# PROBLEM REQUIREMENTS:
Using the listing below, set down exactly the lines starting at the line that contains "photomicrograph is of" and ending at the line that contains "(DAB (3,3'-diaminobenzidine)) staining", both included, and no others.

# MATERIALS PROVIDED:
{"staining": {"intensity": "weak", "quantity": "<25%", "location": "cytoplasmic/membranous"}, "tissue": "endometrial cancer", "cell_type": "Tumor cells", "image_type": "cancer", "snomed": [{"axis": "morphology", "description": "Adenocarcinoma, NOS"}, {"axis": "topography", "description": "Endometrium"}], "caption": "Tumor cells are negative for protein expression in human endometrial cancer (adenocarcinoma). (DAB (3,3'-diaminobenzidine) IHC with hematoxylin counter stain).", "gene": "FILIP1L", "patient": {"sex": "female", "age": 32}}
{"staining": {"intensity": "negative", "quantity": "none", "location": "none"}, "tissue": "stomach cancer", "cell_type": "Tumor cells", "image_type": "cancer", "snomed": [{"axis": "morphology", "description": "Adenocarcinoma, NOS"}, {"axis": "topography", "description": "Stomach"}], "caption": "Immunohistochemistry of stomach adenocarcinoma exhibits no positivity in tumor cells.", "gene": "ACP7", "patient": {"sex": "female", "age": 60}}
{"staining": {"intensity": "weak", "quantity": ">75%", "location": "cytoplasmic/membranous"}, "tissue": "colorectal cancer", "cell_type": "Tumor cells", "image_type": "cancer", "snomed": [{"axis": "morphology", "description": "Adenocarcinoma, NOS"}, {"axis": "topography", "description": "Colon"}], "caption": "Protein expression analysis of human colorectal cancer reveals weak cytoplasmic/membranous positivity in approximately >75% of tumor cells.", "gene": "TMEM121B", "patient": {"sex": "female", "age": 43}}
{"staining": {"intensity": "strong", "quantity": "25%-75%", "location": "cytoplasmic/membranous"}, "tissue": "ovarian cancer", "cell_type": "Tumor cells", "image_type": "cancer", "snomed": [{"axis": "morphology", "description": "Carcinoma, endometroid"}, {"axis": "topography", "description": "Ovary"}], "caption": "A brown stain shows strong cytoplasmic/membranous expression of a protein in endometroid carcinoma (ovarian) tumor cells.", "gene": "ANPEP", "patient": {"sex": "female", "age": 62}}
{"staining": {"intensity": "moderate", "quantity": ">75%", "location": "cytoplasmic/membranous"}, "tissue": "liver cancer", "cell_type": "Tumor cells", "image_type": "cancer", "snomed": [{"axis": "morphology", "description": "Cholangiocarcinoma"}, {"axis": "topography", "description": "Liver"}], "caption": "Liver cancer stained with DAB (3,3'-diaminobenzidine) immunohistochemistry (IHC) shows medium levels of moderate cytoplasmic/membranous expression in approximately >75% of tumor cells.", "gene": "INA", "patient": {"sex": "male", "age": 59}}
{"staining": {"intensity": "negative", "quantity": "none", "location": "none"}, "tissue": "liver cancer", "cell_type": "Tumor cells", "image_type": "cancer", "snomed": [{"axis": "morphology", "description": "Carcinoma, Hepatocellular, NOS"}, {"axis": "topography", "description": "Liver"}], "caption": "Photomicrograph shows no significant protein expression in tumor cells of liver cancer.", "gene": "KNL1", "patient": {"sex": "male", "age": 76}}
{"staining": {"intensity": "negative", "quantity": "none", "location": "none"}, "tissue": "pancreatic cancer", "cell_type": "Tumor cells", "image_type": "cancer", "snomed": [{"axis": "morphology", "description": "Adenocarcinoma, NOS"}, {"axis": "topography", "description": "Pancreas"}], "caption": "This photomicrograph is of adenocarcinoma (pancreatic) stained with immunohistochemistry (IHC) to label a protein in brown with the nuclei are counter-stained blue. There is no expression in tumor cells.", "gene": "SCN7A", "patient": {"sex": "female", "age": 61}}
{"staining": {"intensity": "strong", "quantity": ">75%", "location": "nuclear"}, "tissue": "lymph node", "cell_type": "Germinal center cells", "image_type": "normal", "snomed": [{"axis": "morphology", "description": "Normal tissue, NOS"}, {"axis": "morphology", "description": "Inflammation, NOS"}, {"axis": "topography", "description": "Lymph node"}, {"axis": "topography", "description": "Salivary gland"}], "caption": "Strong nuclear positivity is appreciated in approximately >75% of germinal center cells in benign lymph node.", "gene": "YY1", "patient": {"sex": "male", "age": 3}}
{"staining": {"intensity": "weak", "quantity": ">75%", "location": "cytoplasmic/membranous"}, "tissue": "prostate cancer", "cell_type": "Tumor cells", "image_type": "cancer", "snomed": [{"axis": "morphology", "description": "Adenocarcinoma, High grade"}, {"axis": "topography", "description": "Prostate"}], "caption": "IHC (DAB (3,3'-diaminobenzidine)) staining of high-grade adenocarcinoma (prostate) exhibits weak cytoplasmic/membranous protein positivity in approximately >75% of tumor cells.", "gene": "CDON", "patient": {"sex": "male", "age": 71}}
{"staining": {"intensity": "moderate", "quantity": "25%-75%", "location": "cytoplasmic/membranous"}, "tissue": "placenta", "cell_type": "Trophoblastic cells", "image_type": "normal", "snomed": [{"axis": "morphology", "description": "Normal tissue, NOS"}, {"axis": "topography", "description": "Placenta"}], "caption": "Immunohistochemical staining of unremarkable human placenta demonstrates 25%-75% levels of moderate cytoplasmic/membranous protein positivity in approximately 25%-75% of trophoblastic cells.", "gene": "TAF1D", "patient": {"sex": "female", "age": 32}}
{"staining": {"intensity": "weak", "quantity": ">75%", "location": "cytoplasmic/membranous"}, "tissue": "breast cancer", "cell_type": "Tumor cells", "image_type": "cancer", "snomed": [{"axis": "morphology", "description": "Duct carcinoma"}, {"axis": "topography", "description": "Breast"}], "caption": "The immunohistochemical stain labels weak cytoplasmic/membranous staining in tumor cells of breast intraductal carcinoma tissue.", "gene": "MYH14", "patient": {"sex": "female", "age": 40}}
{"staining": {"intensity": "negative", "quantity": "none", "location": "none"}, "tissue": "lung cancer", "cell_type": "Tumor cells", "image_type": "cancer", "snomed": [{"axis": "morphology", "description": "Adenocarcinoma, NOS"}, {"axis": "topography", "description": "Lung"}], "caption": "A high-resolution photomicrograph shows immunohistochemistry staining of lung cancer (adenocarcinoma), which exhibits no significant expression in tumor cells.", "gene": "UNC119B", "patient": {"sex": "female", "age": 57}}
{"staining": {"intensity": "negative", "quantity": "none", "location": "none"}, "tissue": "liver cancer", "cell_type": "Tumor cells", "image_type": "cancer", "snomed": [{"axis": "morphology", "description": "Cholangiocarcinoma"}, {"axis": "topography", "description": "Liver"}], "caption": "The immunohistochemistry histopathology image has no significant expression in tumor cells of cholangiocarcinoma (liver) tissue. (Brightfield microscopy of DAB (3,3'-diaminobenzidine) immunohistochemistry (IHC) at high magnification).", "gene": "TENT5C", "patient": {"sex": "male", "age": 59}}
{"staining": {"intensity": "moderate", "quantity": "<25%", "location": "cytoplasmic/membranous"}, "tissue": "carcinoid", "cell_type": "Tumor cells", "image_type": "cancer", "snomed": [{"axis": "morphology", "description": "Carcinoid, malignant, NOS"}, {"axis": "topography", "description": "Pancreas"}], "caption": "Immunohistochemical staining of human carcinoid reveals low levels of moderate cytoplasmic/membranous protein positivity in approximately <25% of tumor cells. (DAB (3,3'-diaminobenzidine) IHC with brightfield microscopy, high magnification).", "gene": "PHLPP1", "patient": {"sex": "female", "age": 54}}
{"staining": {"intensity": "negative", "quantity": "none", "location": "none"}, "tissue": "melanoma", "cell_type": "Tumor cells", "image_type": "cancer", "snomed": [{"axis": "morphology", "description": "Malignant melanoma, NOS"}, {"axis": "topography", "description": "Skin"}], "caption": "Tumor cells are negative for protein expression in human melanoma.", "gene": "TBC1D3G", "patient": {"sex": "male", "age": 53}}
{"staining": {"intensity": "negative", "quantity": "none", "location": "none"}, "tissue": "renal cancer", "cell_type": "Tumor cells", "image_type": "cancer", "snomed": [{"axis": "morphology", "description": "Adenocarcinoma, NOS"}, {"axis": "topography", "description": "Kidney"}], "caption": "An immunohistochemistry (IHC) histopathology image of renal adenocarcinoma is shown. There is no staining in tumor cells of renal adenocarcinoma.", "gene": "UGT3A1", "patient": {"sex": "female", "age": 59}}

# RESULT OF THIS TASK:
{"staining": {"intensity": "negative", "quantity": "none", "location": "none"}, "tissue": "pancreatic cancer", "cell_type": "Tumor cells", "image_type": "cancer", "snomed": [{"axis": "morphology", "description": "Adenocarcinoma, NOS"}, {"axis": "topography", "description": "Pancreas"}], "caption": "This photomicrograph is of adenocarcinoma (pancreatic) stained with immunohistochemistry (IHC) to label a protein in brown with the nuclei are counter-stained blue. There is no expression in tumor cells.", "gene": "SCN7A", "patient": {"sex": "female", "age": 61}}
{"staining": {"intensity": "strong", "quantity": ">75%", "location": "nuclear"}, "tissue": "lymph node", "cell_type": "Germinal center cells", "image_type": "normal", "snomed": [{"axis": "morphology", "description": "Normal tissue, NOS"}, {"axis": "morphology", "description": "Inflammation, NOS"}, {"axis": "topography", "description": "Lymph node"}, {"axis": "topography", "description": "Salivary gland"}], "caption": "Strong nuclear positivity is appreciated in approximately >75% of germinal center cells in benign lymph node.", "gene": "YY1", "patient": {"sex": "male", "age": 3}}
{"staining": {"intensity": "weak", "quantity": ">75%", "location": "cytoplasmic/membranous"}, "tissue": "prostate cancer", "cell_type": "Tumor cells", "image_type": "cancer", "snomed": [{"axis": "morphology", "description": "Adenocarcinoma, High grade"}, {"axis": "topography", "description": "Prostate"}], "caption": "IHC (DAB (3,3'-diaminobenzidine)) staining of high-grade adenocarcinoma (prostate) exhibits weak cytoplasmic/membranous protein positivity in approximately >75% of tumor cells.", "gene": "CDON", "patient": {"sex": "male", "age": 71}}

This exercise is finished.